每天聽清歡講法,偶爾跟陸晨迦鬥鬥氣,日子還算安靜。
但這樣的日子終究長久不了,西陵來信了。
不僅是葉紅魚,陸晨迦也接到了相關的信件:荒人選擇了庇護寧缺,為此不惜與全世界為敵。
戰爭不可避免!
……
“我不明白,荒人為什麼會這麼選,難道他們不明白這樣做的後果嗎?”
葉紅魚皺著眉,道:“西陵已經在召集大軍北上,與荒人一戰,勢在必行了。”
陸晨迦將一封信放在桌上,道:“月輪也接到了西陵的傳信,要求我們派人參與這次戰爭,懸空寺沒有發話。”
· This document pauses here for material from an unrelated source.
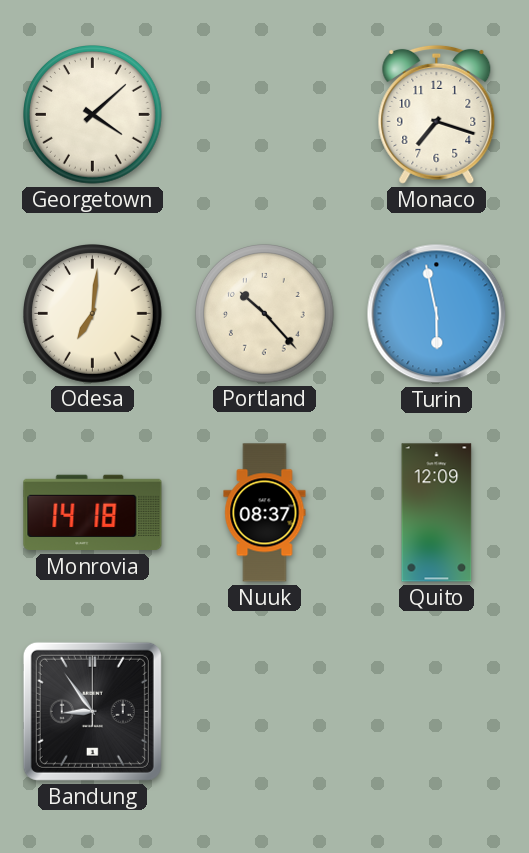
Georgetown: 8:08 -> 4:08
葉紅魚瞥了清歡一眼,道:“有他在,懸空寺自然不會再冒然插手月輪國的國事,就連他宣揚新的佛法,懸空寺不也當沒聽到嗎?”
陸晨迦道:“關鍵還是唐國的態度。”
葉紅魚搖頭,道:“關鍵是夫子的態度,因為這次掌教將親自出馬……無論如何,我得回去了。”
陸晨迦下意識的看向清歡。
清歡笑著搖頭,道:“你既然想改變月輪國,那就按你自己的心意去做,不必考慮我的態度!”
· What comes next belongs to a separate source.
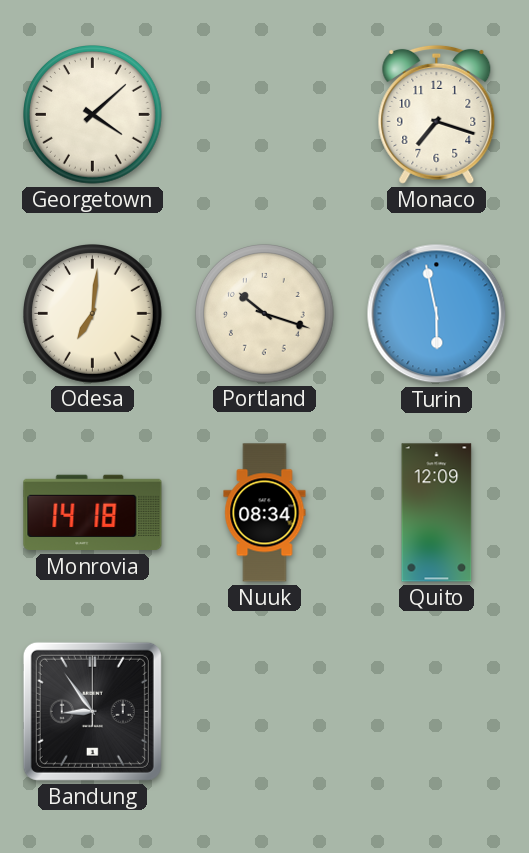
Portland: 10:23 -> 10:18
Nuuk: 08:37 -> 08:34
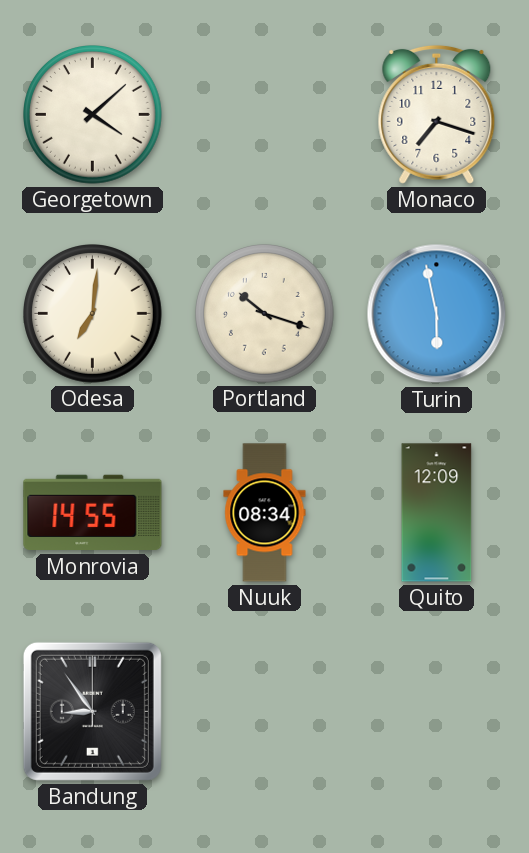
Monrovia: 14:18 -> 14:55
陸晨迦無奈的道:“就如同唐國怎麼可能不考慮夫子的態度?我又怎麼能不考慮你的態度?”
清歡笑了笑,道:“夫子懶得理會這些小事,我也一樣。”
陸晨迦一愣:“這還是小事?”
“夫子肯定覺得這些都是小事。”
清歡道:“他一個入世之人都如此,何況我一個出家人呢?”
陸晨迦無語道:“那在你們眼裡,什麼才是大事?”
清歡看向葉紅魚,道:“對夫子而言,下一頓吃什麼是大事,對我而言,怎麼將她哄上床才是大事!”
陸晨迦:“……”
葉紅魚淡淡的道:“我離開前,總會讓你如願的。”
“我很期待!”
……
“佛宗有舍身求法的說法,七念斷舍修閉口禪,便是其中一種。”
清歡躺在床上,欣賞著眼前的美色,道:“說到底,“舍身求法”的本意是為了表示至誠,隻有對自身意誌不自信的人才會這麼做。
我有一門“白骨觀”,於禪定中觀想自己的身體,肌肉一片片剝離,從腳趾到頭頂,全身肌膚漸漸化去,唯留純淨,有潔白光芒流轉的白骨一具。”
葉紅魚立在床邊,開始解下神袍,纖指微弄,單薄的血色神袍迎風而去,露出潔白如玉的身體。